● What you will do:
In the records below, find the line holding "Figure 5. Philips–Heffron block diagram" and the line holding "TABLE 2 | Baseline". Set down both, with every line between them, exactly.
##### Records #####
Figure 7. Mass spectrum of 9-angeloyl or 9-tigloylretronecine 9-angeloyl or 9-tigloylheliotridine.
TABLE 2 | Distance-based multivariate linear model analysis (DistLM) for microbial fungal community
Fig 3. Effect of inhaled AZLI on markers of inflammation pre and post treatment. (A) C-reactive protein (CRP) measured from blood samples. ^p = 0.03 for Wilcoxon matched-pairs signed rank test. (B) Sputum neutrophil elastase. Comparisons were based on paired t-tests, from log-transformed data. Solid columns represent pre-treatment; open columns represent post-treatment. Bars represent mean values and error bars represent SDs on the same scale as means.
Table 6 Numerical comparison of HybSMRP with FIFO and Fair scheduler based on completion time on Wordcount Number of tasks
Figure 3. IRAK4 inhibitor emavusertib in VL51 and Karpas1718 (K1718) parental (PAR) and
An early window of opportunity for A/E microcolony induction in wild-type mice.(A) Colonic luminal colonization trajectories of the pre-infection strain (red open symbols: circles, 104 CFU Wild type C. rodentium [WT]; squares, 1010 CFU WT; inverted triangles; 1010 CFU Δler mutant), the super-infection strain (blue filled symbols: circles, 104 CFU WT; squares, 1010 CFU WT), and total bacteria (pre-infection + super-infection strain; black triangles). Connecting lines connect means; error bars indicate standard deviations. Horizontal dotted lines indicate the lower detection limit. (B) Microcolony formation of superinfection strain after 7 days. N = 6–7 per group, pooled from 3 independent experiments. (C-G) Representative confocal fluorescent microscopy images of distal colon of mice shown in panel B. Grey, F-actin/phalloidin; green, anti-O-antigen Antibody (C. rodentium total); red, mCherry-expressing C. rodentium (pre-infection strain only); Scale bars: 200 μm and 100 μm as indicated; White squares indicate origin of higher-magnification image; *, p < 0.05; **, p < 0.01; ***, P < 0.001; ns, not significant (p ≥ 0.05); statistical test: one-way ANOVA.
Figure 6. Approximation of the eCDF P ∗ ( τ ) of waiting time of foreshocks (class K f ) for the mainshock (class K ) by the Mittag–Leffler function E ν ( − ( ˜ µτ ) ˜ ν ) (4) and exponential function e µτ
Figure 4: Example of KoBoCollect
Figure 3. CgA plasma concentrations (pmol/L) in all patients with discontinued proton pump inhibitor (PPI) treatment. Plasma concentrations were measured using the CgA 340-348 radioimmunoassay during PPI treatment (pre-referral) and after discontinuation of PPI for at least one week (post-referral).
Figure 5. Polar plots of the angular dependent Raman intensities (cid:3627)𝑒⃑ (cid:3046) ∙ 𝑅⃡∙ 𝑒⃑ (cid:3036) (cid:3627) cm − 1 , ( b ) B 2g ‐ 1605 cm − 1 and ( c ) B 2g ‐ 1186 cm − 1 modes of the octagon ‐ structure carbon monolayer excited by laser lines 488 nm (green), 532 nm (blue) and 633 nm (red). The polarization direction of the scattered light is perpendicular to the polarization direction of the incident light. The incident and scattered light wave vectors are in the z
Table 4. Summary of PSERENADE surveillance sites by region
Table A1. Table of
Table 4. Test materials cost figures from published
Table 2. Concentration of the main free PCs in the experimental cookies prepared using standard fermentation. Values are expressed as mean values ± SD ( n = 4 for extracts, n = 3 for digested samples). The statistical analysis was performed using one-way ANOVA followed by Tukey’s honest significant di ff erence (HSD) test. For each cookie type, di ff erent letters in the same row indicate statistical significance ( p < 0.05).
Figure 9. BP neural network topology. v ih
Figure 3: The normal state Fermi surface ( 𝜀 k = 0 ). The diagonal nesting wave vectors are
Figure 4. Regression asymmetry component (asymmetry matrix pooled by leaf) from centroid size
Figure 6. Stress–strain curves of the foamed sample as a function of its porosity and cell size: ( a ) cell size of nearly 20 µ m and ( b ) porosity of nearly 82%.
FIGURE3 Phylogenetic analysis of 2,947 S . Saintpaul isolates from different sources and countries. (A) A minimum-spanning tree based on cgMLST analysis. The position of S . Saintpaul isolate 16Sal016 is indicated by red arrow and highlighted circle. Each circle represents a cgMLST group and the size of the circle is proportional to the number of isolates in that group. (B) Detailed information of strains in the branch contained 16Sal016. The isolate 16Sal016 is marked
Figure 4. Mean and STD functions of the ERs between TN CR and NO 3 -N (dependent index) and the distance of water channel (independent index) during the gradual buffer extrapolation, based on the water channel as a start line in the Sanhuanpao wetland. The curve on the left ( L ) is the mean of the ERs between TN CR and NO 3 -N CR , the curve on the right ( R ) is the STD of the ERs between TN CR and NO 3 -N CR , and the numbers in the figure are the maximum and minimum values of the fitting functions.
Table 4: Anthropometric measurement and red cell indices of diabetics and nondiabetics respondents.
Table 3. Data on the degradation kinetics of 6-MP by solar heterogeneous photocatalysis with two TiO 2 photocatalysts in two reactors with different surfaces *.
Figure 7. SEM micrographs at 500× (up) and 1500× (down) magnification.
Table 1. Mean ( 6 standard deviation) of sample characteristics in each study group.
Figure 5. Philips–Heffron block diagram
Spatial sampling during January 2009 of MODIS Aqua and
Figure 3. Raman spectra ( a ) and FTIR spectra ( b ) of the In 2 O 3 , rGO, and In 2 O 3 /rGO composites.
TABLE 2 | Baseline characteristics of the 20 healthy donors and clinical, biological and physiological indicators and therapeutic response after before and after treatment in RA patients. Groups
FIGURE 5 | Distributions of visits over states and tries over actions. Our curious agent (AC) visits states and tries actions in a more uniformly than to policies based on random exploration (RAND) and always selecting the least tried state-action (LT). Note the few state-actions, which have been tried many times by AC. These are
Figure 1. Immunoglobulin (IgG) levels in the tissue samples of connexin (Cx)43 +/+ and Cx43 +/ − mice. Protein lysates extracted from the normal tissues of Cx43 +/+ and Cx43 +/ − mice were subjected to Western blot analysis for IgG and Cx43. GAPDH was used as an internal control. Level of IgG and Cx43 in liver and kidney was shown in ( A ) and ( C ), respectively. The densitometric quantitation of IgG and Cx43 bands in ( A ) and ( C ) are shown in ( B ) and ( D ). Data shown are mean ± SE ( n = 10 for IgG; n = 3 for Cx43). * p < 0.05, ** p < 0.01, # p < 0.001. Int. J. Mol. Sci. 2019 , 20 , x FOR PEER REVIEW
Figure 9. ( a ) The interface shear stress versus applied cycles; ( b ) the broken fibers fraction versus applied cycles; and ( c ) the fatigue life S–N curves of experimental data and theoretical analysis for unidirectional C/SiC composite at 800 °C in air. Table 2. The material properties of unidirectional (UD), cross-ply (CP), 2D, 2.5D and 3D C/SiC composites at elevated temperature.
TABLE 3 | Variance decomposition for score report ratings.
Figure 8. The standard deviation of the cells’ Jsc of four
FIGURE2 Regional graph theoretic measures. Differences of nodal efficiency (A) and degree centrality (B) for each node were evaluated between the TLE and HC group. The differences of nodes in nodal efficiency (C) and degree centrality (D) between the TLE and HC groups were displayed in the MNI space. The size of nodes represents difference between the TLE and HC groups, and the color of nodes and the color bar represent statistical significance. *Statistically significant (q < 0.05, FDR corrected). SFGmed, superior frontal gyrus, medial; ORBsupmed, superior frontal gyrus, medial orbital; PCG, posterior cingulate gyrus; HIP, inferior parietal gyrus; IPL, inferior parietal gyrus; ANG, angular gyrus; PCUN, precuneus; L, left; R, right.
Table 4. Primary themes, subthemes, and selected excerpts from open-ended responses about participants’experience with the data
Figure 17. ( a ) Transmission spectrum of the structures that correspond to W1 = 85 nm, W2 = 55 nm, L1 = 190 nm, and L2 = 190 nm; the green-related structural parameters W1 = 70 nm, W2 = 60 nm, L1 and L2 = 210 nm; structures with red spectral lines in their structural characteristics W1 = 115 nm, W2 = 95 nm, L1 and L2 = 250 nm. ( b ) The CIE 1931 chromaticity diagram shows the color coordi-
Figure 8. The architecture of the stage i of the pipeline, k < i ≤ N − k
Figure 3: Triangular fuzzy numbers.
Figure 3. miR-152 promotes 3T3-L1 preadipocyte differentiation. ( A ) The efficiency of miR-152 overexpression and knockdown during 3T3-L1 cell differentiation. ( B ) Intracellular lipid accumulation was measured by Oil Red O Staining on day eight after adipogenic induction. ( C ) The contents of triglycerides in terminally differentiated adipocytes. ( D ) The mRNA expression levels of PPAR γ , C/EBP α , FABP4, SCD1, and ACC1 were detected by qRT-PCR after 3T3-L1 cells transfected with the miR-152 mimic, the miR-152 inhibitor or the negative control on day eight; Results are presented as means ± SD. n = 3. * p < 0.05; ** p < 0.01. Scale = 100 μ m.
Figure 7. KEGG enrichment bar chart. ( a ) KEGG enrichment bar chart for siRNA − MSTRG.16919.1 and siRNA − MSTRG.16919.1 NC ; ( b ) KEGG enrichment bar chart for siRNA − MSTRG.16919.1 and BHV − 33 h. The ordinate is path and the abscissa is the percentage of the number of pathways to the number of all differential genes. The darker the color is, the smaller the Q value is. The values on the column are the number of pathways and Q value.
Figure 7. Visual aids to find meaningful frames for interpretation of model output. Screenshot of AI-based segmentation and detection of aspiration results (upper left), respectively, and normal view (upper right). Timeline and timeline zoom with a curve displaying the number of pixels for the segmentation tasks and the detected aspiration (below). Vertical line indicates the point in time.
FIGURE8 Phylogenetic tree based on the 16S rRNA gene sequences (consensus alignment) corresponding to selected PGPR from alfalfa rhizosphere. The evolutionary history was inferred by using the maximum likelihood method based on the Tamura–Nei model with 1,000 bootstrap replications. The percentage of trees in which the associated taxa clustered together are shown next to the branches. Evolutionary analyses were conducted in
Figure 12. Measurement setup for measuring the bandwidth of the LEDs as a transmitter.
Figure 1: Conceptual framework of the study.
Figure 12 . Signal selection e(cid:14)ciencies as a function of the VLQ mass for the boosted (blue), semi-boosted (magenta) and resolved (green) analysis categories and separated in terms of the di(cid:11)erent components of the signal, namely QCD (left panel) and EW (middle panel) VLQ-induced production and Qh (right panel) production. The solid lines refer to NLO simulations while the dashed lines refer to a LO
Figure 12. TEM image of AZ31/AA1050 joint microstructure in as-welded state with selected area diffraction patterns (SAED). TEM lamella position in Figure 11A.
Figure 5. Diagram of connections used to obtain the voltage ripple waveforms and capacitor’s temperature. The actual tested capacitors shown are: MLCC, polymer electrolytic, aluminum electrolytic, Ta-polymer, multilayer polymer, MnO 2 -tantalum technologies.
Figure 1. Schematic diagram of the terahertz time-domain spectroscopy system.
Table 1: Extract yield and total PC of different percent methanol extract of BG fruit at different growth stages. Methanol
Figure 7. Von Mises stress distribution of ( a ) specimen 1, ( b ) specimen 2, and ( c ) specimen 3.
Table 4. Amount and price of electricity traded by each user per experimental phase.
#####
● Answer to this problem:
Figure 5. Philips–Heffron block diagram
Spatial sampling during January 2009 of MODIS Aqua and
Figure 3. Raman spectra ( a ) and FTIR spectra ( b ) of the In 2 O 3 , rGO, and In 2 O 3 /rGO composites.
TABLE 2 | Baseline characteristics of the 20 healthy donors and clinical, biological and physiological indicators and therapeutic response after before and after treatment in RA patients. Groups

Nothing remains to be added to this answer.